> DATA SHOWN:
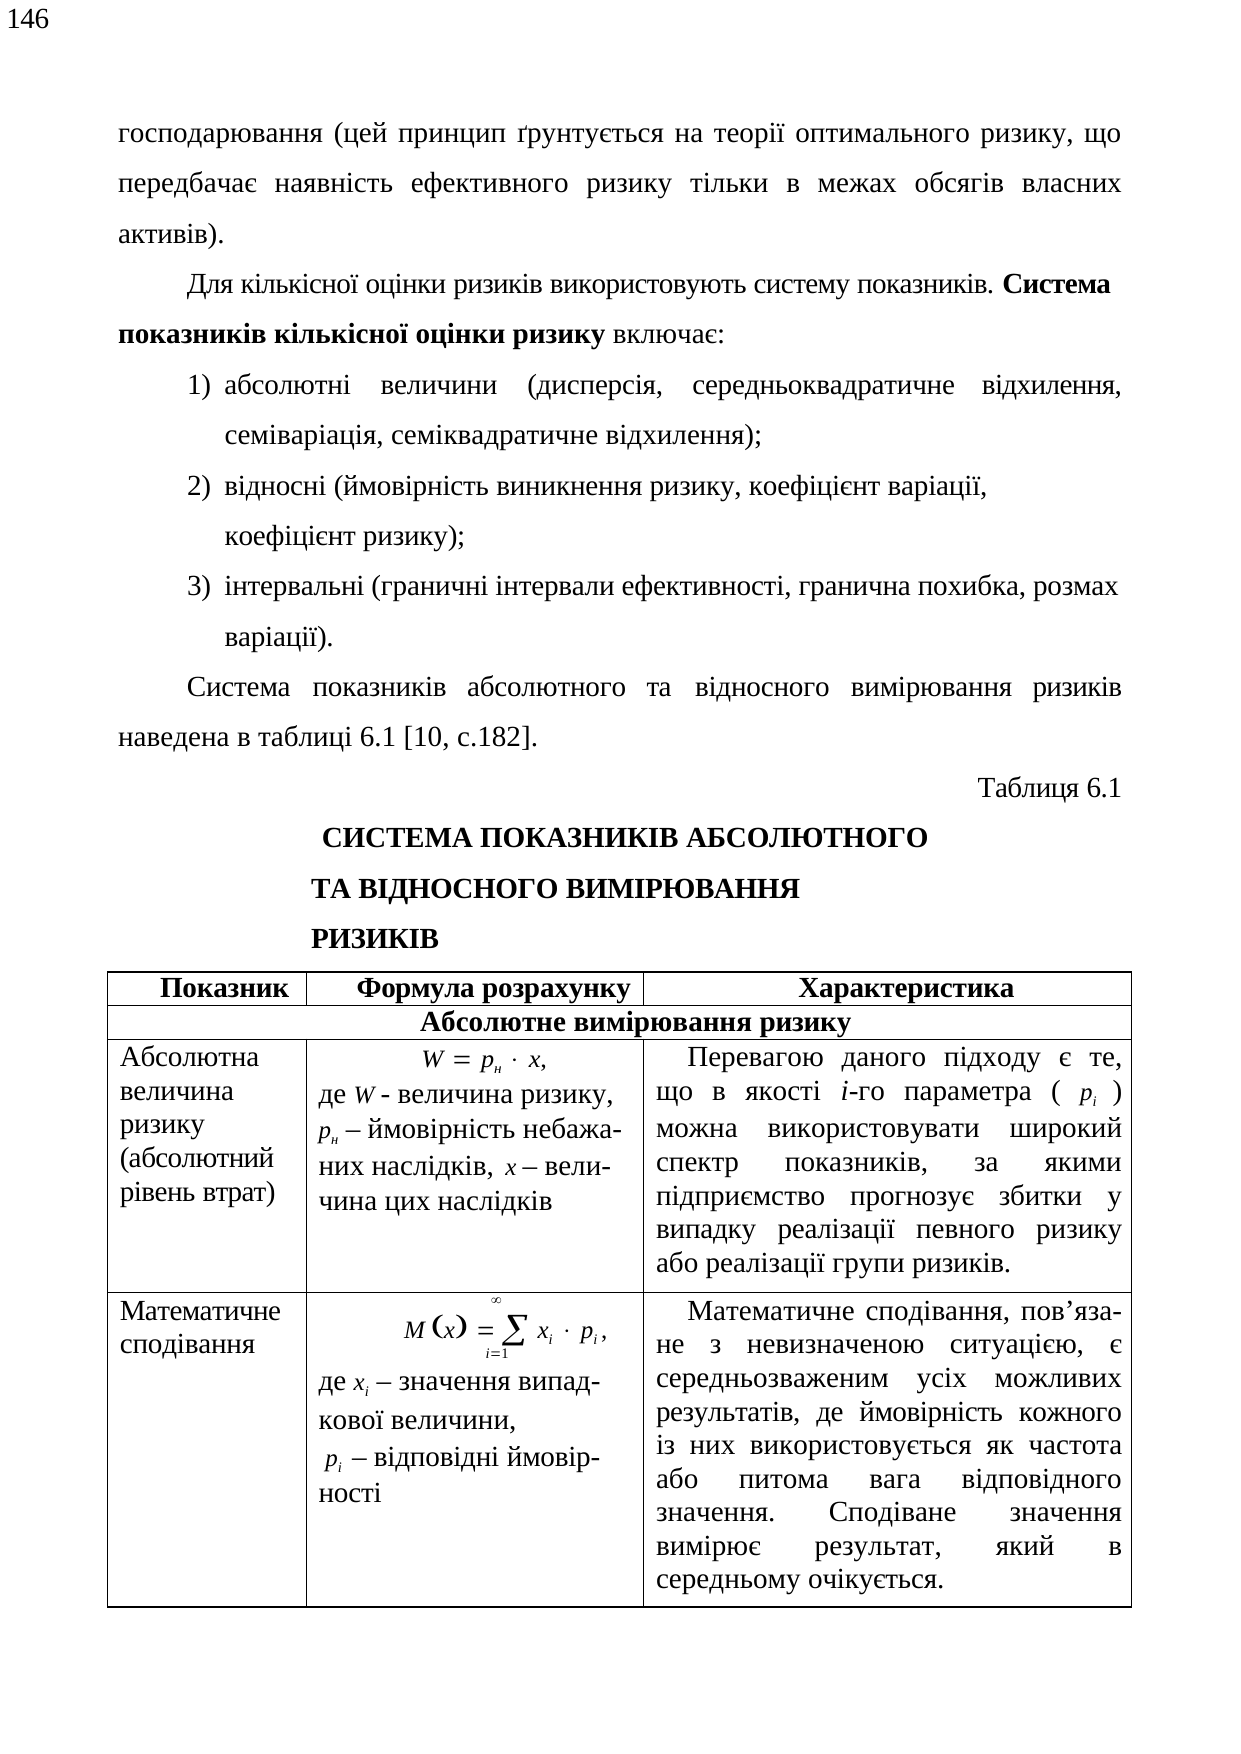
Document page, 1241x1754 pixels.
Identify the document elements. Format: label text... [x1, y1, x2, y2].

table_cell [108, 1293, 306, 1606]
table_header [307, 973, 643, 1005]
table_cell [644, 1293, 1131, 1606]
list інтервальні (граничні інтервали ефективності, гранична похибка, розмах варіації). [187, 568, 1123, 652]
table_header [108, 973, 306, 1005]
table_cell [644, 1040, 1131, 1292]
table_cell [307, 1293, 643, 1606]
list абсолютні величини (дисперсія, середньоквадратичне відхилення, семіваріація, семіквадратичне відхилення); [187, 367, 1123, 451]
text Система показників абсолютного та відносного вимірювання ризиків наведена в таблиці 6.1 [10, с.182]. [118, 669, 1123, 753]
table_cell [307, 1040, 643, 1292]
text господарювання (цей принцип ґрунтується на теорії оптимального ризику, що передбачає наявність ефективного ризику тільки в межах обсягів власних активів). [118, 115, 1122, 249]
text Таблиця 6.1 [94, 770, 1122, 803]
text Для кількісної оцінки ризиків використовують систему показників. Система показників кількісної оцінки ризику включає: [118, 266, 1111, 350]
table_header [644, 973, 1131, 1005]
list відносні (ймовірність виникнення ризику, коефіцієнт варіації, коефіцієнт ризику); [187, 468, 1123, 552]
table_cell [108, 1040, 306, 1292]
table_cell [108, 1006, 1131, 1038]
subtitle СИСТЕМА ПОКАЗНИКІВ АБСОЛЮТНОГО ТА ВІДНОСНОГО ВИМІРЮВАННЯ РИЗИКІВ [311, 821, 931, 955]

> WHAT THIS TASK INVOLVES: Each line of the listing must be restated word for word, and the pictures left out.

> SOLUTION TO THIS TASK:
Document page, 1241x1754 pixels.
Identify the document elements. Format: label text... [x1, y1, x2, y2].

table_cell [108, 1293, 306, 1606]
table_header [307, 973, 643, 1005]
table_cell [644, 1293, 1131, 1606]
list інтервальні (граничні інтервали ефективності, гранична похибка, розмах варіації). [187, 568, 1123, 652]
table_header [108, 973, 306, 1005]
table_cell [644, 1040, 1131, 1292]
table_cell [307, 1293, 643, 1606]
list абсолютні величини (дисперсія, середньоквадратичне відхилення, семіваріація, семіквадратичне відхилення); [187, 367, 1123, 451]
text Система показників абсолютного та відносного вимірювання ризиків наведена в таблиці 6.1 [10, с.182]. [118, 669, 1123, 753]
table_cell [307, 1040, 643, 1292]
text господарювання (цей принцип ґрунтується на теорії оптимального ризику, що передбачає наявність ефективного ризику тільки в межах обсягів власних активів). [118, 115, 1122, 249]
text Таблиця 6.1 [94, 770, 1122, 803]
text Для кількісної оцінки ризиків використовують систему показників. Система показників кількісної оцінки ризику включає: [118, 266, 1111, 350]
table_header [644, 973, 1131, 1005]
list відносні (ймовірність виникнення ризику, коефіцієнт варіації, коефіцієнт ризику); [187, 468, 1123, 552]
table_cell [108, 1040, 306, 1292]
table_cell [108, 1006, 1131, 1038]
subtitle СИСТЕМА ПОКАЗНИКІВ АБСОЛЮТНОГО ТА ВІДНОСНОГО ВИМІРЮВАННЯ РИЗИКІВ [311, 821, 931, 955]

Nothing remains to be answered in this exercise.